» **Stated problem**:
Answer these questions from the testnet syncing notes below:
(a) What block number has the writer reached?
(b) How many blocks does the testnet have?
(c) To which directory does the writer move the syncing node's data?

# Start of Reading passage

I’m up to block 2704. I want to know how many blocks there are on the testnet, so I have
an idea of how long I’ll be waiting.

Is there a block explorer for the testnet? Googling “nervos block explorer” finds

https://explorer.nervos.org

which does have a testnet explorer:

CKB Explorer

There are 567,493 blocks on the testnet. I’m not super excited to wait for that
to download. My data directory is around 7MB, so I think I should expect to need
about (600_000/3000 * 7) = ~1.4GB of space to to testnet development, which is
fine.

I really don’t want to wait to sync the testnet though. Let’s proceed to the
next documentation section, “Dev Chain”, and hope that tells us how to use our
own chain.

Setting up the dev chain

I temporarily stop the ckb that is syncing the testnet, move all of its data
to ckb-testing/testnet, then continue syncing the testnet with ckb run.

# End of Reading passage
# Start of Given information

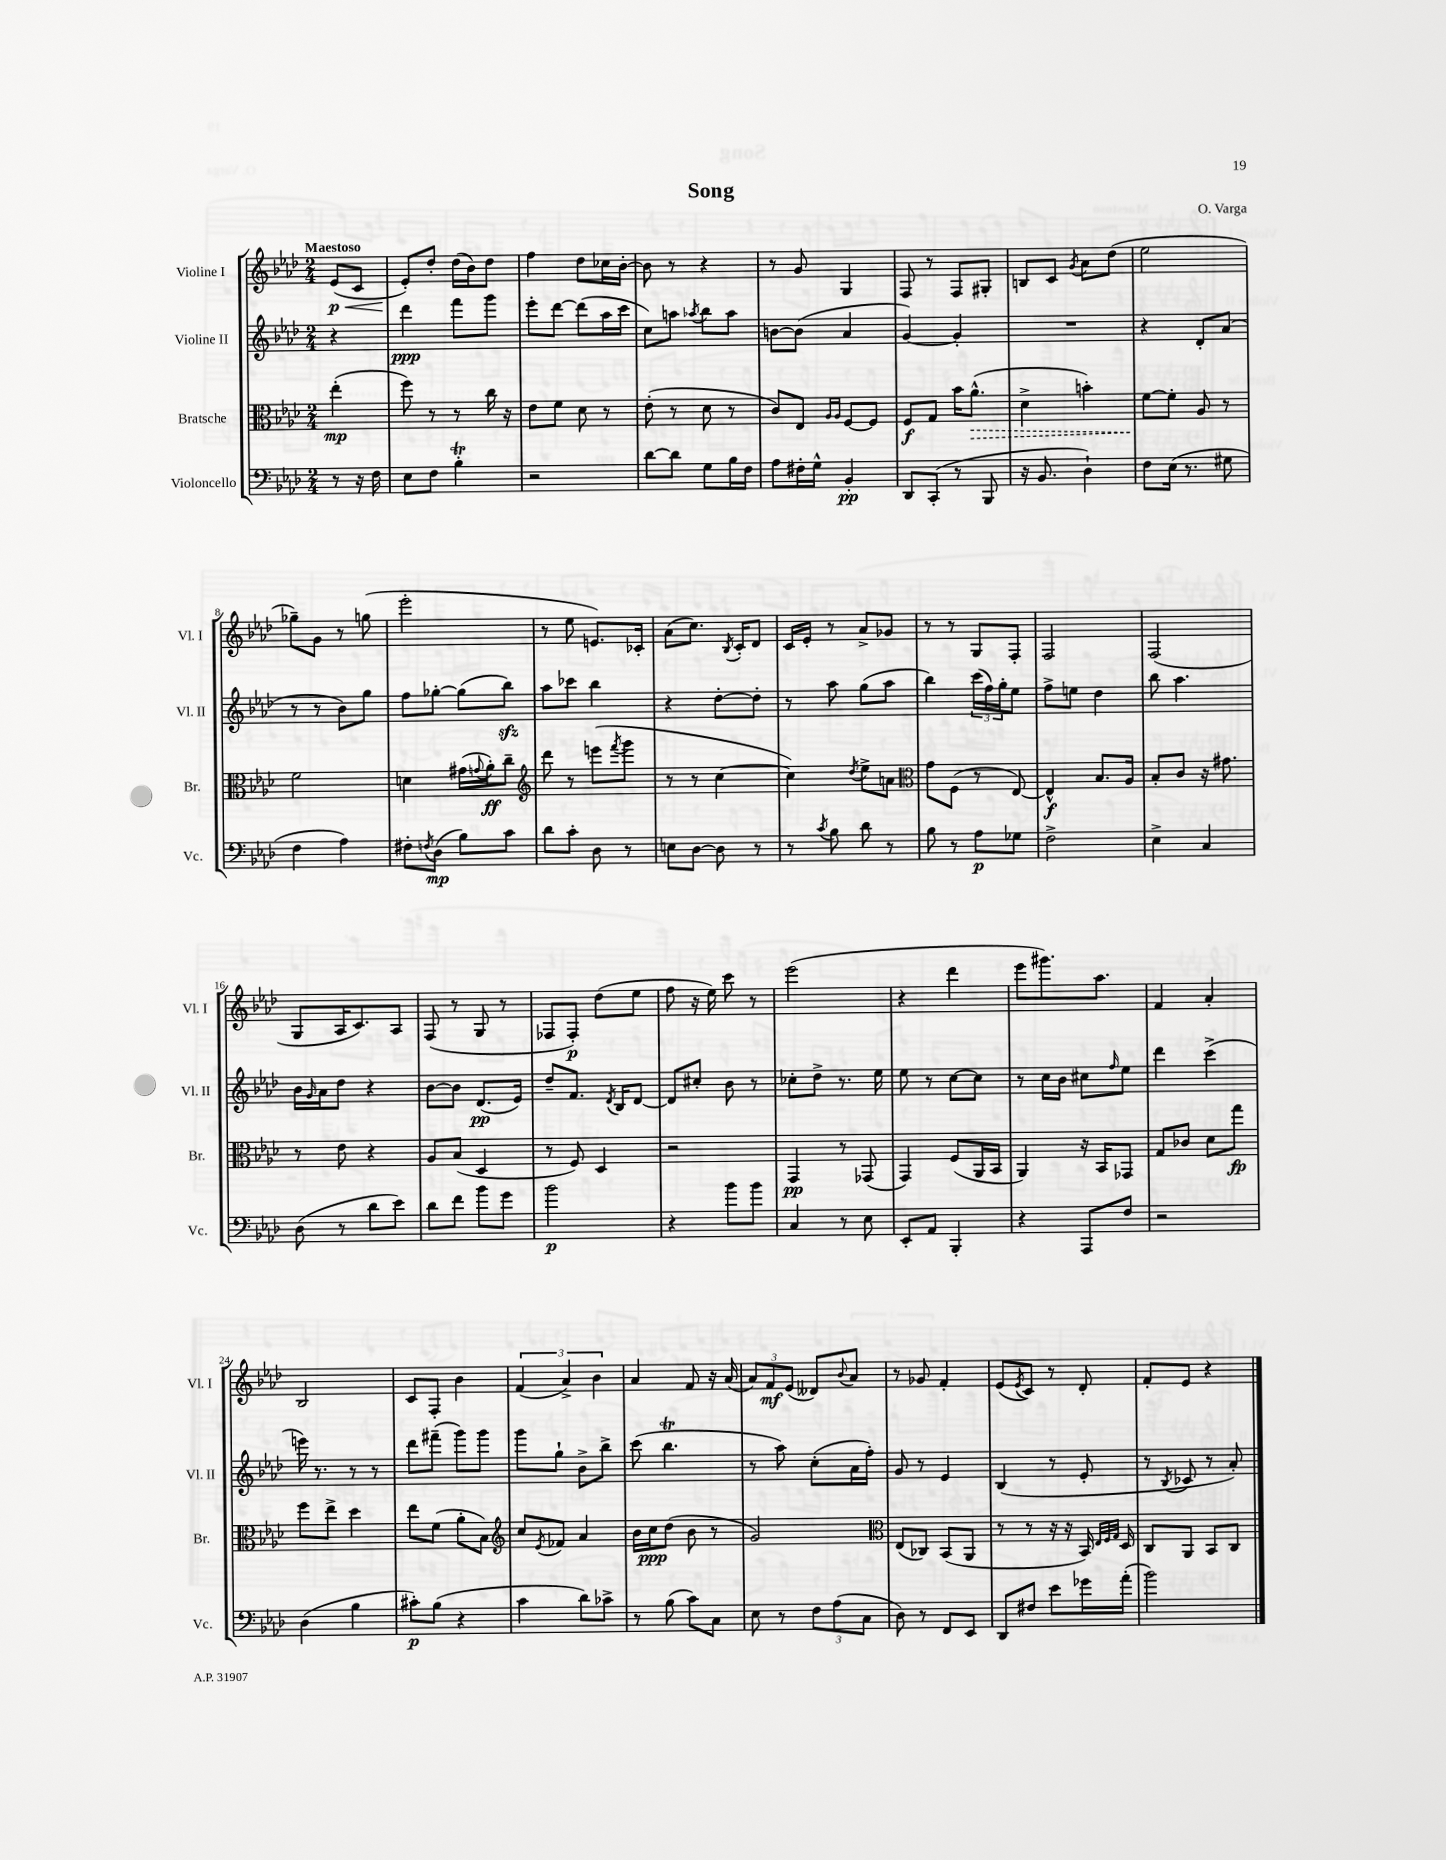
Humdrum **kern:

# End of Given information

» **Solution to the problem**:
(a) Block 2704.
(b) 567,493 blocks.
(c) ckb-testing/testnet.